━━━━━ DATA FOR PROCESSING

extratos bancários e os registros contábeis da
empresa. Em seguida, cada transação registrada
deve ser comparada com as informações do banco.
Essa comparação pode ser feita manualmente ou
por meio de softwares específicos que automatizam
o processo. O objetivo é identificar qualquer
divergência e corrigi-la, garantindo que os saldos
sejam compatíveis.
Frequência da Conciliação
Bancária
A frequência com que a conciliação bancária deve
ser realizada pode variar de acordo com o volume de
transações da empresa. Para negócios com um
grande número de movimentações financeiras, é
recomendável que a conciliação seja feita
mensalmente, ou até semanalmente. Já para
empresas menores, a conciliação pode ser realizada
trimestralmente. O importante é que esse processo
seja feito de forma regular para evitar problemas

━━━━━━━━━━

◆ PROMPT ◆
All of the entries above should be written out verbatim.

◆ SOLUTION FOR THIS EXERCISE ◆
extratos bancários e os registros contábeis da
empresa. Em seguida, cada transação registrada
deve ser comparada com as informações do banco.
Essa comparação pode ser feita manualmente ou
por meio de softwares específicos que automatizam
o processo. O objetivo é identificar qualquer
divergência e corrigi-la, garantindo que os saldos
sejam compatíveis.
Frequência da Conciliação
Bancária
A frequência com que a conciliação bancária deve
ser realizada pode variar de acordo com o volume de
transações da empresa. Para negócios com um
grande número de movimentações financeiras, é
recomendável que a conciliação seja feita
mensalmente, ou até semanalmente. Já para
empresas menores, a conciliação pode ser realizada
trimestralmente. O importante é que esse processo
seja feito de forma regular para evitar problemas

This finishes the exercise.